Data for the task>

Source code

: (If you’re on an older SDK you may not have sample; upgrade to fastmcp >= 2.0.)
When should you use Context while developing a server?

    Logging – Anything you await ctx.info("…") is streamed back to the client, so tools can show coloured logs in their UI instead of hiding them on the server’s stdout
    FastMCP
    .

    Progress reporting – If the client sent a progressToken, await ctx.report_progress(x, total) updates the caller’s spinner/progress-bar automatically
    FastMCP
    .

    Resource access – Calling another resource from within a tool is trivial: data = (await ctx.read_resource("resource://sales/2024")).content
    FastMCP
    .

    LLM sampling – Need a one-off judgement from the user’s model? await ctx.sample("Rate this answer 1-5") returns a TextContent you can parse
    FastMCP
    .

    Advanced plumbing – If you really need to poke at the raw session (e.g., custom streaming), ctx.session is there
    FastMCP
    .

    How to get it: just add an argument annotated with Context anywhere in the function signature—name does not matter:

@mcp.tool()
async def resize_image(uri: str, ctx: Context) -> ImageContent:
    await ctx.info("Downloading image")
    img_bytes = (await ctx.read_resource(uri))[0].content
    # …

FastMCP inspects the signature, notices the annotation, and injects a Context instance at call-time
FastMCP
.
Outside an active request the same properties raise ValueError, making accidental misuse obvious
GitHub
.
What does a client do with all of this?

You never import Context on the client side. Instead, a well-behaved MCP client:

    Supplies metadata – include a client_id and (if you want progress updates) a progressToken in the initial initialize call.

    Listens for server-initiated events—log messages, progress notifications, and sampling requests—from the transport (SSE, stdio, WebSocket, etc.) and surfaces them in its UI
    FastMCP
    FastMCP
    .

Exercise brief> In the data above, which lines lie between the line with "async def resize_image(uri: str, ctx: Context)" and the line with "You never import", inclusive? Print those lines exactly and nothing else.

Completed exercise>
async def resize_image(uri: str, ctx: Context) -> ImageContent:
    await ctx.info("Downloading image")
    img_bytes = (await ctx.read_resource(uri))[0].content
    # …

FastMCP inspects the signature, notices the annotation, and injects a Context instance at call-time
FastMCP
.
Outside an active request the same properties raise ValueError, making accidental misuse obvious
GitHub
.
What does a client do with all of this?

You never import Context on the client side. Instead, a well-behaved MCP client:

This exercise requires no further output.